▶ _Source passage_
____________________

I have a string variable that’s asking the user to enter a path:
var1 = "\path\to\whatever"
Terraform throws an exception about valid escape characters, which makes sense so I escaped out of the backslash.
var1 = "\\path\\to\\whatever"
Now when I pass this variable into jsonencode, the escaped backslashes are again being escaped.
\"var1\":\"\\\\path\\\\to\\\\whatever\"
My expectation would be that Terraform would realize the initial string is just an escaped backslash and pass the single into jsonencode so that when it is decoded the json string has the single backslash that the system needs to use. Is there any way to tell terraform to use a literal string without escaping any values?
Terraform is using the correct number of backslashes.
The problem is that you have cut off the outer "{ }" when you pasted this into the forum message, which show that you’re actually dealing with a JSON string, that is itself embedded within a valid Terraform string literal:
"{\"var1\":\"\\\\path\\\\to\\\\whatever\"}"

____________________

[Data records]
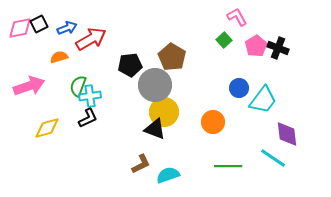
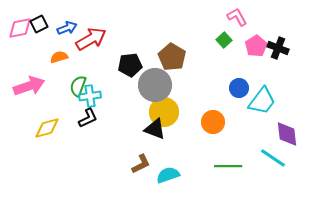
cyan trapezoid: moved 1 px left, 1 px down
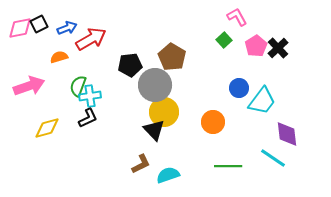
black cross: rotated 25 degrees clockwise
black triangle: moved 1 px left, 1 px down; rotated 25 degrees clockwise
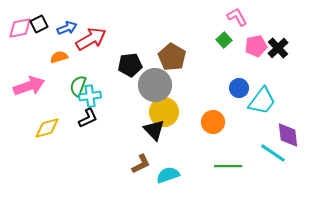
pink pentagon: rotated 20 degrees clockwise
purple diamond: moved 1 px right, 1 px down
cyan line: moved 5 px up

____________________

▶ _Exercise prompt_
Write out the Terraform backslash discussion word for word, from "Now when I pass" to "escaping any values?".

▶ _The solution_
Now when I pass this variable into jsonencode, the escaped backslashes are again being escaped.
\"var1\":\"\\\\path\\\\to\\\\whatever\"
My expectation would be that Terraform would realize the initial string is just an escaped backslash and pass the single into jsonencode so that when it is decoded the json string has the single backslash that the system needs to use. Is there any way to tell terraform to use a literal string without escaping any values?